◆ **EXERCISE DIRECTIONS**: In this exercise, every entry below is to be reproduced word for word.

◆ **SOURCE INFORMATION**:

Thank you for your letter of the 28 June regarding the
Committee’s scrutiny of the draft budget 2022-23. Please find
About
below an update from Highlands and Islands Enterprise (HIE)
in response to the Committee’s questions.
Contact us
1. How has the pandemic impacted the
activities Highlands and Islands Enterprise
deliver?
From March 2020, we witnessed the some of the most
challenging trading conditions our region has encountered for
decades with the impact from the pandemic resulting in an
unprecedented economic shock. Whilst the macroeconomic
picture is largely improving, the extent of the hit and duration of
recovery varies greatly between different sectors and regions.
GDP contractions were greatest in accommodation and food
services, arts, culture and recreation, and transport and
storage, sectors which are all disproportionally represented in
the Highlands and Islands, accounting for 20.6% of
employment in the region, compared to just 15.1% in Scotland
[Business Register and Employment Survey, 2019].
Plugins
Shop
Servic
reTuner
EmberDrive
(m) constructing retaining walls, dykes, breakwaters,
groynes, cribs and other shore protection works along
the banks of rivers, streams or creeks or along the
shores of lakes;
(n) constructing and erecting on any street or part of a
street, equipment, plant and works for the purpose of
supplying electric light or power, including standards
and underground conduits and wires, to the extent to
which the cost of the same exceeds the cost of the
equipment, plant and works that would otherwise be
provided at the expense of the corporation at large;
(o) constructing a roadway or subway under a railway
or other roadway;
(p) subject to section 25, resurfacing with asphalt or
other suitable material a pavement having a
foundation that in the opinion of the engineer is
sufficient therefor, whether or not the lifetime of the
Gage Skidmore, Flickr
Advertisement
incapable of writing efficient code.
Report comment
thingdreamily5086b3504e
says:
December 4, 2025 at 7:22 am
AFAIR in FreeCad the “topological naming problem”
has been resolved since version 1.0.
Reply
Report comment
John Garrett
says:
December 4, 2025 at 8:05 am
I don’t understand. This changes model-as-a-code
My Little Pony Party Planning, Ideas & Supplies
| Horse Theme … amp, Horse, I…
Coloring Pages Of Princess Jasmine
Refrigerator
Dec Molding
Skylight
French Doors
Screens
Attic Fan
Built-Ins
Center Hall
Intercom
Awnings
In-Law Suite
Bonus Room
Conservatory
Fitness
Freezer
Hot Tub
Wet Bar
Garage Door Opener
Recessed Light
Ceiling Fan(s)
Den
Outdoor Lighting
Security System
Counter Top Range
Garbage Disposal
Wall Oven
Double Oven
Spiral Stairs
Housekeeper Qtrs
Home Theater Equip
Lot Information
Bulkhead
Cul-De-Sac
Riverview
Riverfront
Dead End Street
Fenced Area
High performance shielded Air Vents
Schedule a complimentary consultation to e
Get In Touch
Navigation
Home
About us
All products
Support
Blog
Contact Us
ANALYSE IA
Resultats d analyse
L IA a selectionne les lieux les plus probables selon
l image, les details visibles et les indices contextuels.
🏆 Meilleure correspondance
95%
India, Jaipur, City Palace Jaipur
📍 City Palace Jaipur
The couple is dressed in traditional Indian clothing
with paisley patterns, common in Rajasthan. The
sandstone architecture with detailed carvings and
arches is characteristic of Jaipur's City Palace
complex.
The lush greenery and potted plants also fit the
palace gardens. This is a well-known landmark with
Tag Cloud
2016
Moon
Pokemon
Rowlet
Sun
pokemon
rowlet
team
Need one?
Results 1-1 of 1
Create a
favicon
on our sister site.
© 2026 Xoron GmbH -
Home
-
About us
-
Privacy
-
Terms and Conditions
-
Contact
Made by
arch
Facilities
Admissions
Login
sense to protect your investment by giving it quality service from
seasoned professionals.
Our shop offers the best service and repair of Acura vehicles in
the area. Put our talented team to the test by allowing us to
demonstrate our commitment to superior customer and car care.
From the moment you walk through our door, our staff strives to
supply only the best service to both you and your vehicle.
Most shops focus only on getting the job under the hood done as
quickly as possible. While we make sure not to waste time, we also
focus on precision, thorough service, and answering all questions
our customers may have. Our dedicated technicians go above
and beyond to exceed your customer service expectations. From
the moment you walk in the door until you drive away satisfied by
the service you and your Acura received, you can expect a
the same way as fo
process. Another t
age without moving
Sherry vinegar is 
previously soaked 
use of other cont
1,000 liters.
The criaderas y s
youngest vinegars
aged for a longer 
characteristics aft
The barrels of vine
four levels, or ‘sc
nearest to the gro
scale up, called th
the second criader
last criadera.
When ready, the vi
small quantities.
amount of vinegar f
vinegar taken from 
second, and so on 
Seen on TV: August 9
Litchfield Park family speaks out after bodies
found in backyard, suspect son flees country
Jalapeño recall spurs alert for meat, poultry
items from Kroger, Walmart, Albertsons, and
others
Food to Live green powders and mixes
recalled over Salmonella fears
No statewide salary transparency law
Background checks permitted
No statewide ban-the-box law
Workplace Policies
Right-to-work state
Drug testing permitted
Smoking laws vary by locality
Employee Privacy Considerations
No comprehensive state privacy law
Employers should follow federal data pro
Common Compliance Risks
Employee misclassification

◆ **RESPONSE BELOW**:
Thank you for your letter of the 28 June regarding the
Committee’s scrutiny of the draft budget 2022-23. Please find
About
below an update from Highlands and Islands Enterprise (HIE)
in response to the Committee’s questions.
Contact us
1. How has the pandemic impacted the
activities Highlands and Islands Enterprise
deliver?
From March 2020, we witnessed the some of the most
challenging trading conditions our region has encountered for
decades with the impact from the pandemic resulting in an
unprecedented economic shock. Whilst the macroeconomic
picture is largely improving, the extent of the hit and duration of
recovery varies greatly between different sectors and regions.
GDP contractions were greatest in accommodation and food
services, arts, culture and recreation, and transport and
storage, sectors which are all disproportionally represented in
the Highlands and Islands, accounting for 20.6% of
employment in the region, compared to just 15.1% in Scotland
[Business Register and Employment Survey, 2019].
Plugins
Shop
Servic
reTuner
EmberDrive
(m) constructing retaining walls, dykes, breakwaters,
groynes, cribs and other shore protection works along
the banks of rivers, streams or creeks or along the
shores of lakes;
(n) constructing and erecting on any street or part of a
street, equipment, plant and works for the purpose of
supplying electric light or power, including standards
and underground conduits and wires, to the extent to
which the cost of the same exceeds the cost of the
equipment, plant and works that would otherwise be
provided at the expense of the corporation at large;
(o) constructing a roadway or subway under a railway
or other roadway;
(p) subject to section 25, resurfacing with asphalt or
other suitable material a pavement having a
foundation that in the opinion of the engineer is
sufficient therefor, whether or not the lifetime of the
Gage Skidmore, Flickr
Advertisement
incapable of writing efficient code.
Report comment
thingdreamily5086b3504e
says:
December 4, 2025 at 7:22 am
AFAIR in FreeCad the “topological naming problem”
has been resolved since version 1.0.
Reply
Report comment
John Garrett
says:
December 4, 2025 at 8:05 am
I don’t understand. This changes model-as-a-code
My Little Pony Party Planning, Ideas & Supplies
| Horse Theme … amp, Horse, I…
Coloring Pages Of Princess Jasmine
Refrigerator
Dec Molding
Skylight
French Doors
Screens
Attic Fan
Built-Ins
Center Hall
Intercom
Awnings
In-Law Suite
Bonus Room
Conservatory
Fitness
Freezer
Hot Tub
Wet Bar
Garage Door Opener
Recessed Light
Ceiling Fan(s)
Den
Outdoor Lighting
Security System
Counter Top Range
Garbage Disposal
Wall Oven
Double Oven
Spiral Stairs
Housekeeper Qtrs
Home Theater Equip
Lot Information
Bulkhead
Cul-De-Sac
Riverview
Riverfront
Dead End Street
Fenced Area
High performance shielded Air Vents
Schedule a complimentary consultation to e
Get In Touch
Navigation
Home
About us
All products
Support
Blog
Contact Us
ANALYSE IA
Resultats d analyse
L IA a selectionne les lieux les plus probables selon
l image, les details visibles et les indices contextuels.
🏆 Meilleure correspondance
95%
India, Jaipur, City Palace Jaipur
📍 City Palace Jaipur
The couple is dressed in traditional Indian clothing
with paisley patterns, common in Rajasthan. The
sandstone architecture with detailed carvings and
arches is characteristic of Jaipur's City Palace
complex.
The lush greenery and potted plants also fit the
palace gardens. This is a well-known landmark with
Tag Cloud
2016
Moon
Pokemon
Rowlet
Sun
pokemon
rowlet
team
Need one?
Results 1-1 of 1
Create a
favicon
on our sister site.
© 2026 Xoron GmbH -
Home
-
About us
-
Privacy
-
Terms and Conditions
-
Contact
Made by
arch
Facilities
Admissions
Login
sense to protect your investment by giving it quality service from
seasoned professionals.
Our shop offers the best service and repair of Acura vehicles in
the area. Put our talented team to the test by allowing us to
demonstrate our commitment to superior customer and car care.
From the moment you walk through our door, our staff strives to
supply only the best service to both you and your vehicle.
Most shops focus only on getting the job under the hood done as
quickly as possible. While we make sure not to waste time, we also
focus on precision, thorough service, and answering all questions
our customers may have. Our dedicated technicians go above
and beyond to exceed your customer service expectations. From
the moment you walk in the door until you drive away satisfied by
the service you and your Acura received, you can expect a
the same way as fo
process. Another t
age without moving
Sherry vinegar is 
previously soaked 
use of other cont
1,000 liters.
The criaderas y s
youngest vinegars
aged for a longer 
characteristics aft
The barrels of vine
four levels, or ‘sc
nearest to the gro
scale up, called th
the second criader
last criadera.
When ready, the vi
small quantities.
amount of vinegar f
vinegar taken from 
second, and so on 
Seen on TV: August 9
Litchfield Park family speaks out after bodies
found in backyard, suspect son flees country
Jalapeño recall spurs alert for meat, poultry
items from Kroger, Walmart, Albertsons, and
others
Food to Live green powders and mixes
recalled over Salmonella fears
No statewide salary transparency law
Background checks permitted
No statewide ban-the-box law
Workplace Policies
Right-to-work state
Drug testing permitted
Smoking laws vary by locality
Employee Privacy Considerations
No comprehensive state privacy law
Employers should follow federal data pro
Common Compliance Risks
Employee misclassification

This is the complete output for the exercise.